Ombudsman clears ABC over Bridget Brennan’s Australia Day remarks
The ombudsman has cleared the ABC of breaching impartiality rules in a broadcast where reporter Bridget Brennan declared the nation ‘always was, always will be Aboriginal land’.
The ABC ombudsman has cleared the public broadcaster and its Indigenous Affairs editor Bridget Brennan of breaching impartiality standards in an Australia Day news report where she declared the country “always was and always will be Aboriginal land”.
ABC ombudsman Fiona Cameron found that the comments made by Brennan in a live cross with ABC News Breakfast host Michael Rowland on January 26 were in response to his “reflection that Australia Day has vastly different meanings to different people”.

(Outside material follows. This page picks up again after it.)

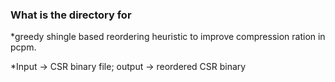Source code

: ### What is the directory for ###

*greedy shingle based reordering heuristic to improve
compression ration in pcpm.

*Input -> CSR binary file; output -> reordered CSR binary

“We accept that as a leading Indigenous Australian journalist commenting on
these differing meanings, Ms Brennan would reflect on an Indigenous perspective,” the ombudsman said.
“She identified this perspective referring to the significance of the day to ‘her people’
including remembering that ‘it always was, always will be Aboriginal land’.”
The ABC received 25 complaints regarding the live cross that aired on the morning of Australia Day from the at the WugulOra Ceremony at Barangaroo in Sydney.
In the report the ombudsman said: “We believe that the sentiment is an acknowledgment of the past and recognition of the continued existence and connection to the land of the Aboriginal people.
“It is a call for ongoing respect and recognition and in the context used, did not carry an
exclusive, divisive or literal meaning, ascribed to it by some complainants.”
However the ABC ombudsman also conceded that Brennan could have been clearer with her remarks.
“The ombudsman believes that Ms Brennan’s concluding remarks could have been
more explicitly referenced as the widespread and deeply felt perspective of her
community, to avoid any suggestion that it was a statement of her personal opinion,” she said.
“On balance, and in the context of live television, we accept the ABC submission that
this was not a statement of Ms Brennan’s personal opinion but rather the view of the
community which she is a part and that the comments were editorially justified in the
circumstances outlined..”
The findings determined that the ABC did not breach its standards for due impartiality and diversity of perspectives.